Production designer John P. Goldsmith told Fortune in July 2020 that his team scouted locations in Los Angeles for “bones that were around in 1932″ so they didn’t have to build whole sets themselves. Instead, crew members would take out modern elements and add in historical details, such as wallpapers, to make the show look like the time period it’s set in. “You’re always on a sliding scale between what’s historically accurate and cinematically interesting,” Goldsmith said.
He continued, “You’re always sort of finding a middle ground, which is interesting visually, and as close or in the spirit of what was historically accurate.”
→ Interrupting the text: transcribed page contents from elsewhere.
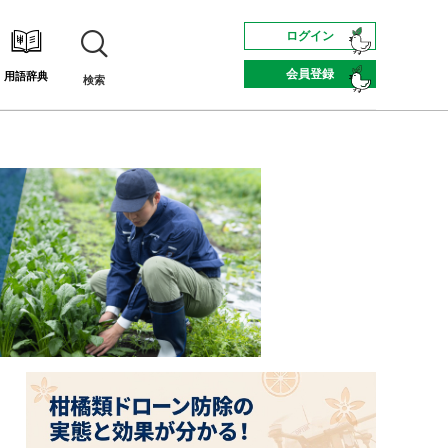
ログイン
会員登録
用語辞典
検索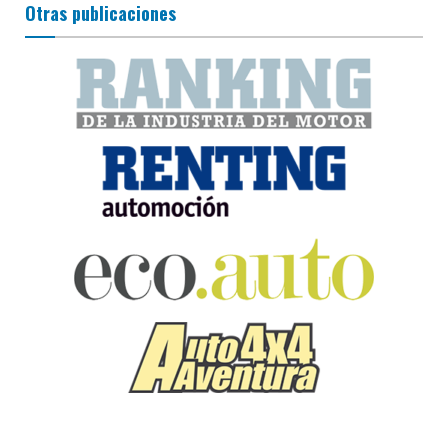
Otras publicaciones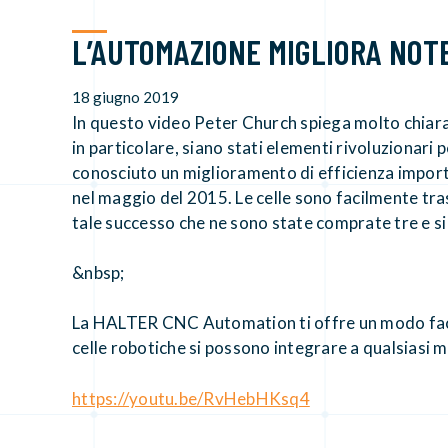
L’AUTOMAZIONE MIGLIORA NOT
18 giugno 2019
In questo video Peter Church spiega molto chia
in particolare, siano stati elementi rivoluzionari
conosciuto un miglioramento di efficienza import
nel maggio del 2015. Le celle sono facilmente tras
tale successo che ne sono state comprate tre e s
&nbsp;
La HALTER CNC Automation ti offre un modo facil
celle robotiche si possono integrare a qualsiasi m
https://youtu.be/RvHebHKsq4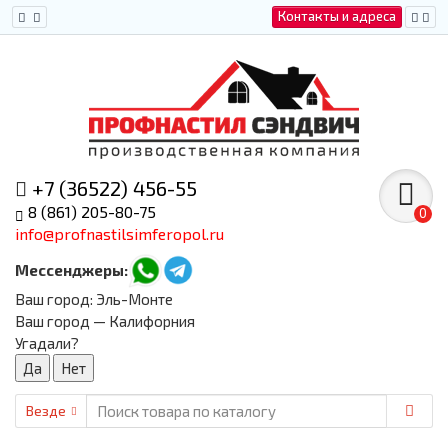
Контакты и адреса
+7 (36522) 456-55
8 (861) 205-80-75
0
info@profnastilsimferopol.ru
Мессенджеры:
Ваш город:
Эль-Монте
Ваш город — Калифорния
Угадали?
Везде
Historical details also involved the interior sets. Goldsmith told Fortune that the crew would change everything from streetlights to stop signs to mail boxes to awnings to make sure the series looked like it was in the correct time period. “For interiors, like a bungalow in a kitchen, we would change out the appliances so that they were correct for the period,” he said. “In a couple of kitchens, we put down linoleum floors that we had printed from patterns we developed ourselves from historic patterns.”
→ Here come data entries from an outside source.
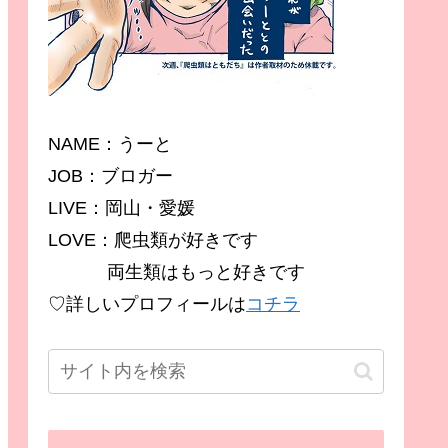
NAME：うーと
JOB：ブロガー
LIVE：岡山・愛媛
LOVE：爬虫類が好きです
両生類はもっと好きです
♡詳しいプロフィールは
コチラ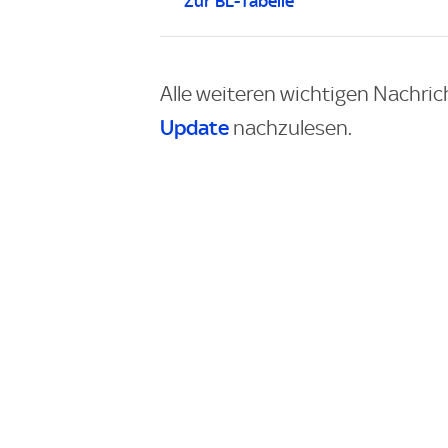
Zur BL-Tabelle
Alle weiteren wichtigen Nachric
Update
nachzulesen.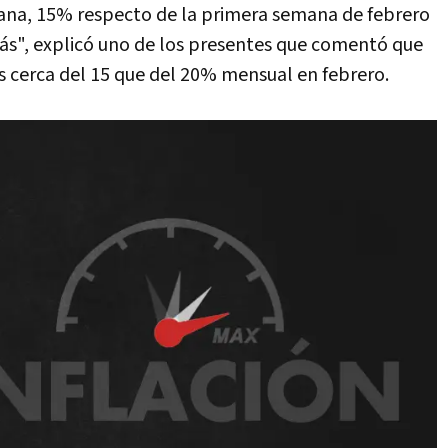
mana, 15% respecto de la primera semana de febrero
s", explicó uno de los presentes que comentó que
s cerca del 15 que del 20% mensual en febrero.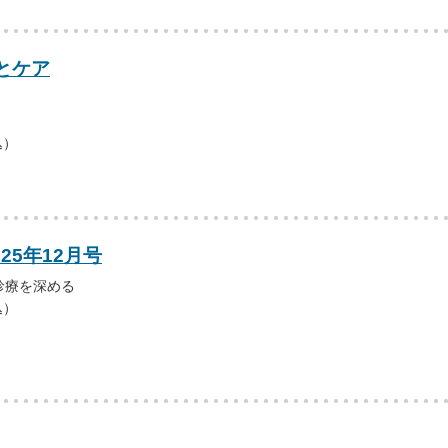
とケア
込）
25年12月号
診療を深める
込）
As for costumes, the series’ costume designer Emma Potter told Fortune that she looked at paintings, specifically watercolor ones, done in the 1930s Los Angeles to inspire the color and texture palette seen in the series. He research also included looking at documentary photography, newspapers and film studio portraits from that time period.
While coming up with costumes, Potter looked at paintings—particularly watercolors—done in Los Angeles during the ’30s, which helped determine the color palette and textures seen on-screen. She also looked at a mix of documentary photography, newspapers, and film studio portraits of that period.“So many of those characters have that kind of one side that people see, and then this other side that was hidden,” Potter said.
Potter used Sister Alice (Tatiana Maslany) as an example. The character is an evangelical preacher who wears specific types of gowns in the series. For Sister Alice, Potter was inspired by Sister Aimee Semple McPherson, a real-life evangelical figure from the 1900s.
“I remember reading this note that said that she had often had her stage gowns made by people who designed costumes for the movies,” Potter said. “And that really inspired this idea of wanting to have these kind of luxurious or figure-hugging fluid gowns that she wore.”
Perry Mason airs on HBO on Sundays at 9 p.m. ET / PT.